If someone challenges the document and the courts invalidate it, then such a clause also fails. So a challenger takes their chances. Most Wills contain a clause that instructs the executor of the estate to pay all bills and expenses. If this clause is missing, the courts have ruled that merely putting in a claim for moneys due from the estate is not a legal challenge to the document itself. So a claim such as this is permissible without losing the gift.

The point is this. Some people have the attitude that they are entitled to another person’s things, especially if they were married to each another at some time. Imagine a woman who abuses her husband and then wants all of his property for herself. By adding a no-contest provision, that can keep the gold diggers away. This is how it works. Include a provision in your Will that ‘deems’ any potential beneficiary that objects to your wishes to have had ‘predeceased’.

When a person dies without a valid will, their property passes to their immediate family members. These beneficiaries always have the right to refuse those assets. Then other beneficiaries more removed in the lineage, would be contacted. If no suitable party can be found to receive the assets, the executor will transfer those assets to the government for disposition. Since some people have many debts and assets, this can complicate the situation.

The debts of the deceased are not directly inheritable but the debt must be payed from the gross proceeds of the estate. This usually diminishes the net proceeds that an heir or another person may receive from the estate. So the usual procedure is to sell the assets, pay off all creditors, and then distribute the remaining cash or property to the beneficiaries.

Sometimes, the beneficiaries prefer to pay the creditors themselves to prevent the liquidation of inherited property.
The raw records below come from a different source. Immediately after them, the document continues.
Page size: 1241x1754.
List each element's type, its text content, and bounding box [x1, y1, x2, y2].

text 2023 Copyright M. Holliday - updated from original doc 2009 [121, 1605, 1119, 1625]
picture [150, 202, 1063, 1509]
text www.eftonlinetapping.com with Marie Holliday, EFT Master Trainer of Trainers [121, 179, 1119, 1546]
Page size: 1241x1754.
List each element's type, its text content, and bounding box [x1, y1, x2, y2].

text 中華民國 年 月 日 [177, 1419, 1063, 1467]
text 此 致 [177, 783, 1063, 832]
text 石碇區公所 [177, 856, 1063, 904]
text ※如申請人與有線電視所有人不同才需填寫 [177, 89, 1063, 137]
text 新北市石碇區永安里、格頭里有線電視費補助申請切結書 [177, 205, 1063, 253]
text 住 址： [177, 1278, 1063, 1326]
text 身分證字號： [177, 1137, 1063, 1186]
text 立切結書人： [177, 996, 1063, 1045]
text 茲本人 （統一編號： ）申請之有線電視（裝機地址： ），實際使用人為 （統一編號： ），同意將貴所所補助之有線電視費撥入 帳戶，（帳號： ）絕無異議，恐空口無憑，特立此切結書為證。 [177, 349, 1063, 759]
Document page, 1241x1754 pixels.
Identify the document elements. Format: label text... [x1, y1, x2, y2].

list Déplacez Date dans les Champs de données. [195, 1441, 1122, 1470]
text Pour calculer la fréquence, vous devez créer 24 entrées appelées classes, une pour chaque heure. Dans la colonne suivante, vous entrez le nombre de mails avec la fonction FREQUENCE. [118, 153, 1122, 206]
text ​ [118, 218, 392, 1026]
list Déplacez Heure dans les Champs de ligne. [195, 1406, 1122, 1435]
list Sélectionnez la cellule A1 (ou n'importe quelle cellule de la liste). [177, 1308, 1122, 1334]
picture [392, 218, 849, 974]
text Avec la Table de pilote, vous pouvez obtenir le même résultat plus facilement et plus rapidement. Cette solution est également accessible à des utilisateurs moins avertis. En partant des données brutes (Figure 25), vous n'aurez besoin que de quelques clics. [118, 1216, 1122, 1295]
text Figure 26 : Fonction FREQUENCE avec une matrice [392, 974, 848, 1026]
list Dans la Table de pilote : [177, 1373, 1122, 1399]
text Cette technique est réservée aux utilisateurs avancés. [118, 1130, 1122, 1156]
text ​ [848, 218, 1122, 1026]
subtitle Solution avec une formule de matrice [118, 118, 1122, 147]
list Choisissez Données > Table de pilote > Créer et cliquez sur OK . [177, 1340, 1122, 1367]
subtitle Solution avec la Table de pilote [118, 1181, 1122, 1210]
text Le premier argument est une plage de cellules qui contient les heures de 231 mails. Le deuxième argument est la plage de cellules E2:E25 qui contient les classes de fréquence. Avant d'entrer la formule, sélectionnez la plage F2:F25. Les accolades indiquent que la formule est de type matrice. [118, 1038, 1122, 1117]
If a person inherits the family home and but their parent(s) owes money, it might make more sense to pay the money out of pocket and keep the home. Nevertheless, if the debt of the deceased is greater than the value of the inherited assets, then the beneficiaries usually sell the assets and pay the creditors with the proceeds.

If the deceased is not a parent or a more distant relative but is instead a spouse, different rules may apply. When the beneficiary lives in a joint-property state and the debt accumulated during the marriage, it (the debt) is the responsibility of the surviving spouse but certain exceptions do apply. For an example, a business debt may not be a joint responsibility depending on the type of business entity. So the "innocent spouse" rule may exempt the surviving spouse from certain liabilities.

However, if a person is a cosigner on the debt of the deceased, then the entire amount due could be (or will be) that person’s financial responsibility. This can be devastating especially when the person's will excludes the cosigner from the estate. This means that they may have to pay the debt without receiving access to the inheritable properties or cash.

A reverse mortgage allows a person to convert their home equity as collateral into available funds with interest. That availability is usually as a line of credit, cash advances, or periodic payments. When the borrower dies, the bank may evict the occupant because the bank owns the home. Beware of loans that have variable interest rates determined by how much money that a person owes. The industry calls these loans inverse plans because the customer pays a greater interest rate as their balance declines. This prevents the customer from paying off the loan because they will always be indebted to the lender. It is much like "Sixteen Tons" where the miners owed their souls to the company store.